The town boasts three lodges, a country store, a two-room schoolhouse, a tiny library, a museum, and about 100 residents. It’s almost better to describe Agness by what it doesn’t have: smog, traffic jams, urban sprawl, or anonymous neighbors.

“It’s a way of life most people ought to experience at least once,” says local resident JR Jantzer, who moved his family to Agness a year ago. Resident Cathy Warren agrees. “You get addicted to the quiet out here, and everyone looks out for each other,” she says. “I have a more fulfilling social life here than I ever did when I lived in a larger community.”

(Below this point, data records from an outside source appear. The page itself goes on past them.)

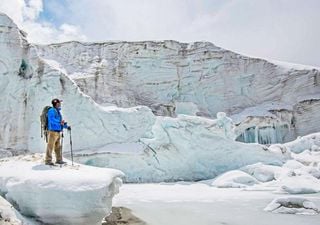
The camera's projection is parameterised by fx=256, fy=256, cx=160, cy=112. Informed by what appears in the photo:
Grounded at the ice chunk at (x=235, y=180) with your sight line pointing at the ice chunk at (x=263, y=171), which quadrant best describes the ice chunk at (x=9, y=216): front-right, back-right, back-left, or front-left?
back-right

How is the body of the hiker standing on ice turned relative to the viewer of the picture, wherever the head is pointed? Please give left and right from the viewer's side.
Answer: facing to the right of the viewer

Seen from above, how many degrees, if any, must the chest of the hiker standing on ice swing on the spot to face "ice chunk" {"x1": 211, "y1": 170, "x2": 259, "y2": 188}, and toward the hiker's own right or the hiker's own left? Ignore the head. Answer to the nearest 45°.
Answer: approximately 45° to the hiker's own left

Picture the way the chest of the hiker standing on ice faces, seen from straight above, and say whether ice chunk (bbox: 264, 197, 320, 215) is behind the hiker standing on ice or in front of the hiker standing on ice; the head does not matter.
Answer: in front

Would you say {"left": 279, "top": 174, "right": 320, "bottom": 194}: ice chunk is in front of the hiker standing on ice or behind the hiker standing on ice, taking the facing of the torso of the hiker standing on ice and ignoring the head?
in front
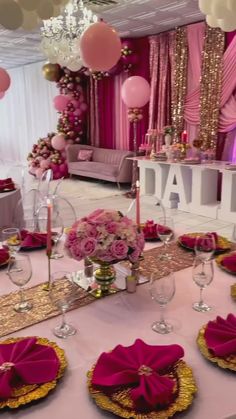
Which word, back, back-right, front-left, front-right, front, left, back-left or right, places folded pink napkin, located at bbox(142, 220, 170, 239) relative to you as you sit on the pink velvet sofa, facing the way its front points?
front-left

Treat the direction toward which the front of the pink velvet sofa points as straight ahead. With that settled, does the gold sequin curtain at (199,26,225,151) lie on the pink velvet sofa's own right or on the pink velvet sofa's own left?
on the pink velvet sofa's own left

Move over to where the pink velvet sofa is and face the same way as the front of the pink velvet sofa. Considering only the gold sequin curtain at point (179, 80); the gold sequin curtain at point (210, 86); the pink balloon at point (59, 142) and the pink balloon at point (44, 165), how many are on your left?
2

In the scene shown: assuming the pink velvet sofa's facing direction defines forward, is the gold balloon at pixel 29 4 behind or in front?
in front

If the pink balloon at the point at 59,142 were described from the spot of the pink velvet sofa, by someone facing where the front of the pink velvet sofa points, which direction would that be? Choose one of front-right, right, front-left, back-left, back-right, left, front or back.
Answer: right

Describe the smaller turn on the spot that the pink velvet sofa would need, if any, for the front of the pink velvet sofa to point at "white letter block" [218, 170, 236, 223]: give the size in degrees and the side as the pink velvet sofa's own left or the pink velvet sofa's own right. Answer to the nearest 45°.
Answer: approximately 90° to the pink velvet sofa's own left

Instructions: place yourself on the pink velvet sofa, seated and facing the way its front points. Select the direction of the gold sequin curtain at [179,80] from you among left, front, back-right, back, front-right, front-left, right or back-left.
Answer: left

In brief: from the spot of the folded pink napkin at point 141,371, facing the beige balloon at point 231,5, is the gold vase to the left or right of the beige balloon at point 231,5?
left

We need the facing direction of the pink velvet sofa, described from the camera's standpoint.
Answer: facing the viewer and to the left of the viewer

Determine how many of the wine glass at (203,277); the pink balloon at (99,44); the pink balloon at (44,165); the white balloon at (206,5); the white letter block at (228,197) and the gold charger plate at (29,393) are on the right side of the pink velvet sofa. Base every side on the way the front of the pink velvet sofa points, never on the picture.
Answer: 1

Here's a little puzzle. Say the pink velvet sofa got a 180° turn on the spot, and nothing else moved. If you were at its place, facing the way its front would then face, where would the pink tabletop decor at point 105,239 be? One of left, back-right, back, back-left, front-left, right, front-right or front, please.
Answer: back-right

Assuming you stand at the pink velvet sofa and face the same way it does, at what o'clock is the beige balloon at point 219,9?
The beige balloon is roughly at 10 o'clock from the pink velvet sofa.

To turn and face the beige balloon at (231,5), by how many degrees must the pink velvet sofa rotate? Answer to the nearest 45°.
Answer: approximately 45° to its left

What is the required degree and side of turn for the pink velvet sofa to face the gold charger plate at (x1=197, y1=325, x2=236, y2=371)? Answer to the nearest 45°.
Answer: approximately 45° to its left

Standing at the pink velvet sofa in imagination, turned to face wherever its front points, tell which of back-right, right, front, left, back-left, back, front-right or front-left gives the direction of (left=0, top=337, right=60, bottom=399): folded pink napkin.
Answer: front-left

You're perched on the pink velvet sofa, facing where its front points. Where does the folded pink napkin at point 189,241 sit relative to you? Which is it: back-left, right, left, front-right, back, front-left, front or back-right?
front-left
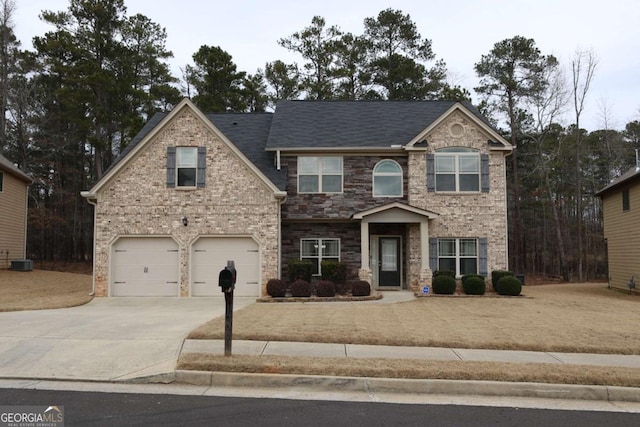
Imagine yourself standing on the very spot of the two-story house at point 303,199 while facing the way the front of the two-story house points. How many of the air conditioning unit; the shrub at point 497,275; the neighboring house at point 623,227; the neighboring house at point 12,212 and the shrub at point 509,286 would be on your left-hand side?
3

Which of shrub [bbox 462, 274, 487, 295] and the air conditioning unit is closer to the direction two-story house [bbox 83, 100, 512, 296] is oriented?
the shrub

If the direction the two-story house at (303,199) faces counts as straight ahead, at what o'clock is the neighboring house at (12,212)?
The neighboring house is roughly at 4 o'clock from the two-story house.

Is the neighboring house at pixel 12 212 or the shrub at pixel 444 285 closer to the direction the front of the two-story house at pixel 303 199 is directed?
the shrub

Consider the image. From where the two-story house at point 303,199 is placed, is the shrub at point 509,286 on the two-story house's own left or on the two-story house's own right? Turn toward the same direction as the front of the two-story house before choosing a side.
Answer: on the two-story house's own left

With the construction of several roads into the area, Agness is now easily accessible. But you can still go by boat, riding up on one of the tour boats that make the daily run to the area from May through October. It’s a great way to go, since you’ll have the benefit of a guide to share the area’s history and point out the multitude of wildlife you’ll undoubtedly encounter along the way. Both the Mail Boat Hydro-Jets and Jerry’s Rogue Jets provide a lunch break in Agness, where you can sample the down-home cuisine of one of the three historic lodges. After lunch, boats return to Gold Beach, the tour’s launching point.

But the best way to see Agness is to stay awhile. That’s easily done by booking accommodations at one of the lodges or at Agness’ newest option, 2 Rivers Vacation Rentals, located where the Rogue and Illinois rivers meet. Hosts Hugh and

Bridget McGinnis also rent Tahitis, small inflatable boats similar to a kayak but more stable and easier to navigate. They offer a handy shuttle service to several launching points, where you can paddle down the river and spend a glorious day floating through pristine canyons and gentle riffles.

If you’d prefer to sleep under the stars, the surrounding area boasts beautiful campgrounds at Foster Bar, Illahe, and Oak Flat, all of which feature idyllic campsites right on the river’s edge. Hikers can choose from a large network of trails, including the Rogue River, Illinois River, and Pine Grove trails.

As for fishing, perhaps a sign at the one of the local lodges says it best: “Agness: a small drinking town with a large fishing problem.” Anglers will find themselves in fishing heaven, as the river teems with salmon and steelhead practically year-round. John Carl’s Guide Service offers full or half-day trips, or you can find your own quiet fishing hole and drop a line.

When you venture “downtown,” and I use the term loosely, pop into the Agness Museum, located in the old Forest Service Guard Station. The museum features a wealth of local history and several ancient Native American petroglyphs scattered around the grounds. However, gaining entrance in the off-season can be an adventure in itself. Hugh, who was serving as my tour guide, called the museum to check their hours and received the following reply: “We don’t really have ‘hours,’ you just need to find someone with a key. I think Moose might have it.” Thus began the search for the elusive Moose, who was not to be found at his usual haunts. However, a bemused Hugh assured me that the museum keeps regular hours during the high season.

Possibly one of the most rewarding ways to end a day in Agness is to do as the locals do: grab a spot at the picnic table outside the Old Agness Store, have a cold drink (beer seems to be the beverage of choice), and enjoy some good conver-sation with the residents. As a sign outside the store states, “If they don’t know, they’ll tell you a lie.” Just don’t expect anything you share about yourself to be kept secret for long. “You know the saying ‘What happens in Vegas stays in Vegas’? Well, what happens in Agness gets blabbed everywhere,” says Cathy Warren, laughing.